-- Exercise set --
**a)** Answer these from the Skurnik sake article, one per line:
(i) In what year did Skurnik Wines first take on Japanese sake and spirits?
(ii) Which Kaiseki restaurant did Jamie Graves help open?
(iii) Who continued the Kobayashi family's sake business while Ataru worked abroad?
**b)** Carry on the Skurnik sake article from its final sentence, keeping its tone and subject.

-- Document extract --

Five Years of Sake at Skurnik

Five Years of Sake at Skurnik
This year, 2022, marks the five-year anniversary of Skurnik’s Japanese Portfolio. Join us as we take a walk down memory lane and chart our journey with this fascinating portfolio.


Five Years of Sake at Skurnik 6
Jamie Graves, Japanese Portfolio Manager.

Five years ago, in the halcyon days of 2017, we at Skurnik Wines dipped our toes into the large and varied world of Japanese sake and spirits with a sense of cautious optimism.

We had traveled to Japan, experienced the vast food culture for ourselves, and seen the heights that sake could reach. However, we didn’t want to bring that world to our customers unless we were confident we were working with beverages that meet our high standards and could speak as knowledgeably about them as we do to the rest of our wines and spirits.

At the same time we took on the challenge of sake, we brought on a veteran of New York City Japanese restaurants, Jamie Graves, to manage the portfolio. It was his first time working at a distributor, but his resume included cooking in Japan and opening Kaiseki restaurant Brushstroke, earning two Michelin stars. Speaking the language, he’d spent years meeting sake makers and learning the category, and was excited to bring it to a wider audience. 


Five Years of Sake at Skurnik
Ataru Kobayashi, Niigata Sake Selections

As with our wines, we prioritized working with independent and family-owned producers, so we were thrilled to meet Ataru Kobayashi of Niigata Sake Selections. Ataru grew up in a sake-making family in Japan’s premier sake-making region of Niigata, but pursued a different career: working for Japanese companies abroad while his younger brother continued the family business. In his travels, Ataru began to appreciate more and more the uniqueness of Niigata. With legendary soft water, some of the best rice- growing regions in Japan, and cold winters perfect for making dry, elegant sake, Niigata producers more premium sake than any other area in the world.  

Despite these great conditions, so much great Niigata sake never leaves the local area. In a mid-life moment of clarity, Ataru decided to drop everything to import that sake to the United States. All the breweries he works with are family friends who he has known for decades, and who trust him to handle their best items. Now five years later, it is not uncommon to find incredible sake like Kirinzan, Yukikage, and the tiny Onda here on the East Coast, while they remain cult local brands in Japan.

(Stored records)
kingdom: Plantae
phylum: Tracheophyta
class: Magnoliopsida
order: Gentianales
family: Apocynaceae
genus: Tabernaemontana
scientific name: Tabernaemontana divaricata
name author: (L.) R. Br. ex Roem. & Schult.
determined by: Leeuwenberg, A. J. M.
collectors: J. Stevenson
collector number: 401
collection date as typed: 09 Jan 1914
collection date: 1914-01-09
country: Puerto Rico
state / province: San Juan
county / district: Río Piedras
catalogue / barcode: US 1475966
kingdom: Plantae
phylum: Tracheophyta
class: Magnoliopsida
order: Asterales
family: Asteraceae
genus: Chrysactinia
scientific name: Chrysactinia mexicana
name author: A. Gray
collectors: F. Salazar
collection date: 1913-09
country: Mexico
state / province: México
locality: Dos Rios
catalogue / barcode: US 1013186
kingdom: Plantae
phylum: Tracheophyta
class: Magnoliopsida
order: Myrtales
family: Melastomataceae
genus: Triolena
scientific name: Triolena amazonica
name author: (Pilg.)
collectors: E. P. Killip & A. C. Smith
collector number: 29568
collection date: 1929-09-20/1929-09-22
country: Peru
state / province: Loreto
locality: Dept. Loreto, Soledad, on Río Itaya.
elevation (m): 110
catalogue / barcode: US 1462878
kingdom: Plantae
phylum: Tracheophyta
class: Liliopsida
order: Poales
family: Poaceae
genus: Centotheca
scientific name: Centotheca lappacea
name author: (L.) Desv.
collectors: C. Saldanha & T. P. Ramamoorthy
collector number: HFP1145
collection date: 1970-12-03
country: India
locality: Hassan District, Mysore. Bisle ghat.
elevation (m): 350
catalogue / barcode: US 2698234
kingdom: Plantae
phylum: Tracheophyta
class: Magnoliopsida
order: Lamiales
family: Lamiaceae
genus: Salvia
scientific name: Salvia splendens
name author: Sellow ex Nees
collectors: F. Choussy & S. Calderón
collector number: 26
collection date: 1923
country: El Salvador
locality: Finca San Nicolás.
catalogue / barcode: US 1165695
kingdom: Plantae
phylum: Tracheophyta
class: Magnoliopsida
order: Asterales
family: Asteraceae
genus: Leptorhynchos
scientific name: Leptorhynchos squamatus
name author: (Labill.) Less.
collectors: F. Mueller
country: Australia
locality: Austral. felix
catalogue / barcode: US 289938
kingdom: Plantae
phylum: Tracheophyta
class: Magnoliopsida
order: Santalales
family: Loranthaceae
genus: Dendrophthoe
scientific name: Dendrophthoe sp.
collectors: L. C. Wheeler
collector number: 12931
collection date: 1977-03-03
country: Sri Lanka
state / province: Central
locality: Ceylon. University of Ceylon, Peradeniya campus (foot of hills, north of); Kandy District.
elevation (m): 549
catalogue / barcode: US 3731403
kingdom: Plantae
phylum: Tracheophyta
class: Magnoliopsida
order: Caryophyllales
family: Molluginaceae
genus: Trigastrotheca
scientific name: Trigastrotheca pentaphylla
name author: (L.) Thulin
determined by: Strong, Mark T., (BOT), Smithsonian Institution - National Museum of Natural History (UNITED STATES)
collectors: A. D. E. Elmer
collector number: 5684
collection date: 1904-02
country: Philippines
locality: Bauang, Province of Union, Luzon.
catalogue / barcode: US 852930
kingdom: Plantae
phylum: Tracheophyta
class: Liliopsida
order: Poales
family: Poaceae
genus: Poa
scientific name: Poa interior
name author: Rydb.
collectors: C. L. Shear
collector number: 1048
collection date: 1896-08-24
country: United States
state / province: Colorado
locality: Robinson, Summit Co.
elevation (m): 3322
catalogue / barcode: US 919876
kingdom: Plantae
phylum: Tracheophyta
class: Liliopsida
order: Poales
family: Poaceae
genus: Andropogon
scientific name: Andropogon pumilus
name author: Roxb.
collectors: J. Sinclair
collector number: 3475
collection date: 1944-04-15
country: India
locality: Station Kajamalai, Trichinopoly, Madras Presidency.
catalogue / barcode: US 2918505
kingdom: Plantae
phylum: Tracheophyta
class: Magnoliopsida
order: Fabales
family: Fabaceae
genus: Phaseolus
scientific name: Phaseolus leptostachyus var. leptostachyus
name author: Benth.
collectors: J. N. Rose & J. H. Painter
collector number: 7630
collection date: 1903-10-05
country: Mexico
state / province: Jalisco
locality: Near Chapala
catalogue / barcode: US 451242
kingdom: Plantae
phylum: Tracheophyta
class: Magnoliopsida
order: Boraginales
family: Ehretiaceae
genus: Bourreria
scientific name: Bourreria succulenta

-- Final answers --
**a)**
(i) 2017
(ii) Brushstroke
(iii) Ataru's younger brother

**b)**
In the same vein, Eric Swanson and Yuno Hayashi of Tokiwa Imports (now High Road Spirits), had been establishing connections with small sake makers and whiskey distillers in Japan for years. They started bringing craft Japanese whiskies like Akashi, Iwai, and Ichiro’s Malt to the US well before the current rabid demand for Japanese whiskey had begun. Over the years they have brought us more and more gems from Japan like the superlative Ki no Bi Gin from Kyoto and, more recently, “Bermutto,” a sake-based vermouth laced with Japanese botanicals. 


Five Years of Sake at Skurnik 4
Linda Tetrault, Floating World Sake

With our cautious start, we soon saw a huge demand, and felt confident we could start carrying more sake without getting overwhelmed. Our first thought was to talk to our old friends Deborah Fleig and Linda Tetrault of Floating World Sake, a boutique importer that specializes in a new generation of breweries leaning into organic farming and low intervention sake making.

We were thrilled to finally be able to introduce sake to New York, like the lush and acidic Kidoizumi, the bright and effervescent Kaze no Mori, and certainly the wild and compelling Tae no Hana “Sublime Beauty” made by Rumiko Moriki, Japan’s first modern female brewmaster. (A sake that really gets people excited, gaining the moniker “Freaky-Deaky-Moriki” among enthusiasts.)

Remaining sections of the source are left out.